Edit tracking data
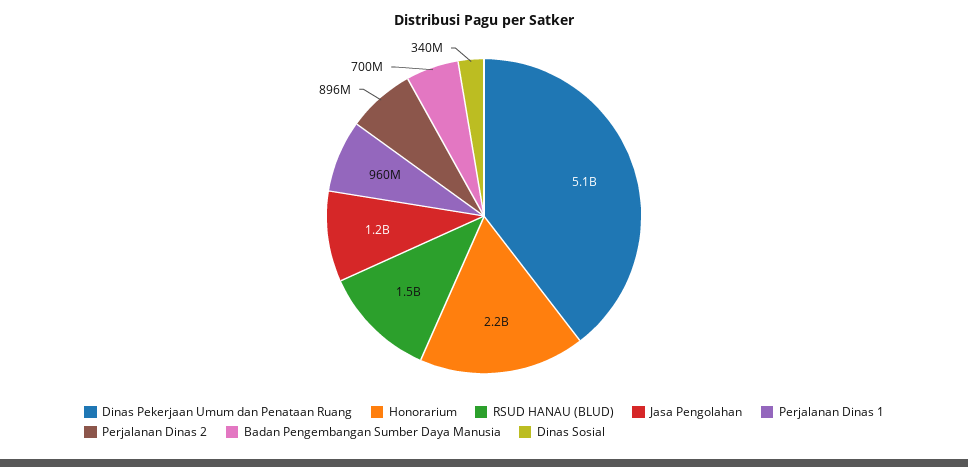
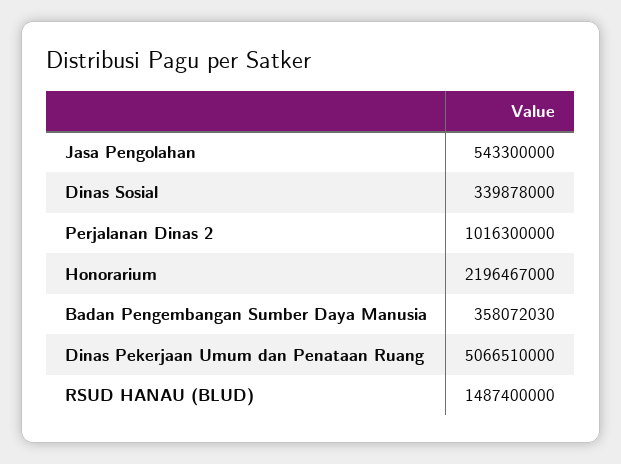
  {
    "Dinas Pekerjaan Umum dan Penataan Ruang": 5066510000,
    "Honorarium": 2196467000,
    "RSUD HANAU (BLUD)": 1487400000,
-   "Jasa Pengolahan": 1200000000,
+   "Jasa Pengolahan": 543300000,
-   "Perjalanan Dinas 1": 960000000,
-   "Perjalanan Dinas 2": 896000000,
+   "Perjalanan Dinas 2": 1016300000,
-   "Badan Pengembangan Sumber Daya Manusia": 700000000,
+   "Badan Pengembangan Sumber Daya Manusia": 358072030,
    "Dinas Sosial": 339878000
  }

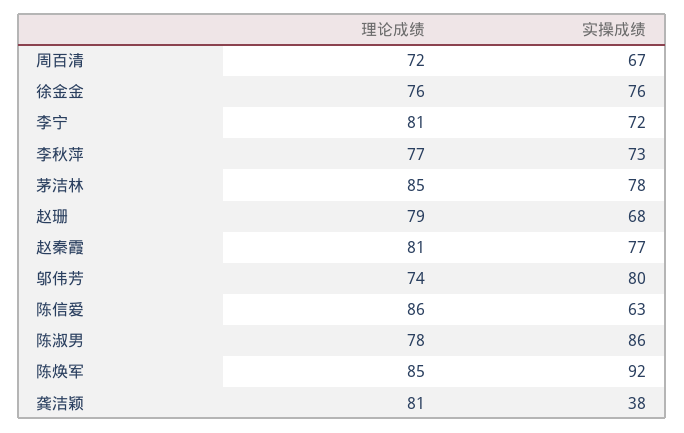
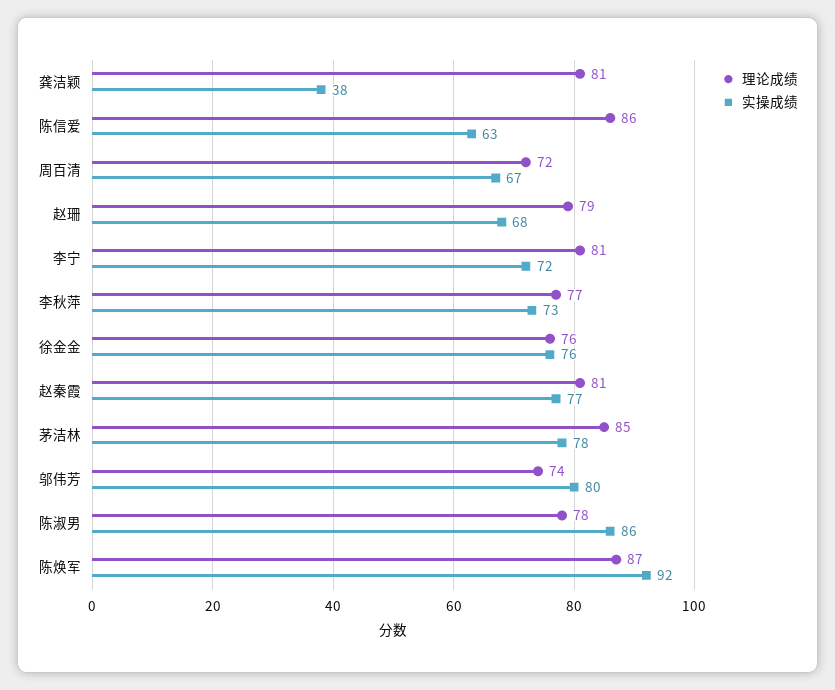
  {
    "理论成绩": {
      "周百清": 72,
      "徐金金": 76,
      "李宁": 81,
      "李秋萍": 77,
      "茅洁林": 85,
      "赵珊": 79,
      "赵秦霞": 81,
      "邬伟芳": 74,
      "陈信爱": 86,
      "陈淑男": 78,
-     "陈焕军": 85,
+     "陈焕军": 87,
      "龚洁颖": 81
    },
    "实操成绩": {
      "周百清": 67,
      "徐金金": 76,
      "李宁": 72,
      "李秋萍": 73,
      "茅洁林": 78,
      "赵珊": 68,
      "赵秦霞": 77,
      "邬伟芳": 80,
      "陈信爱": 63,
      "陈淑男": 86,
      "陈焕军": 92,
      "龚洁颖": 38
    }
  }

** TASK DETAILS **
Repeat the records exactly but leave out the images.

** ANSWER FOR THIS EXERCISE **
  {
    "Dinas Pekerjaan Umum dan Penataan Ruang": 5066510000,
    "Honorarium": 2196467000,
    "RSUD HANAU (BLUD)": 1487400000,
-   "Jasa Pengolahan": 1200000000,
+   "Jasa Pengolahan": 543300000,
-   "Perjalanan Dinas 1": 960000000,
-   "Perjalanan Dinas 2": 896000000,
+   "Perjalanan Dinas 2": 1016300000,
-   "Badan Pengembangan Sumber Daya Manusia": 700000000,
+   "Badan Pengembangan Sumber Daya Manusia": 358072030,
    "Dinas Sosial": 339878000
  }

  {
    "理论成绩": {
      "周百清": 72,
      "徐金金": 76,
      "李宁": 81,
      "李秋萍": 77,
      "茅洁林": 85,
      "赵珊": 79,
      "赵秦霞": 81,
      "邬伟芳": 74,
      "陈信爱": 86,
      "陈淑男": 78,
-     "陈焕军": 85,
+     "陈焕军": 87,
      "龚洁颖": 81
    },
    "实操成绩": {
      "周百清": 67,
      "徐金金": 76,
      "李宁": 72,
      "李秋萍": 73,
      "茅洁林": 78,
      "赵珊": 68,
      "赵秦霞": 77,
      "邬伟芳": 80,
      "陈信爱": 63,
      "陈淑男": 86,
      "陈焕军": 92,
      "龚洁颖": 38
    }
  }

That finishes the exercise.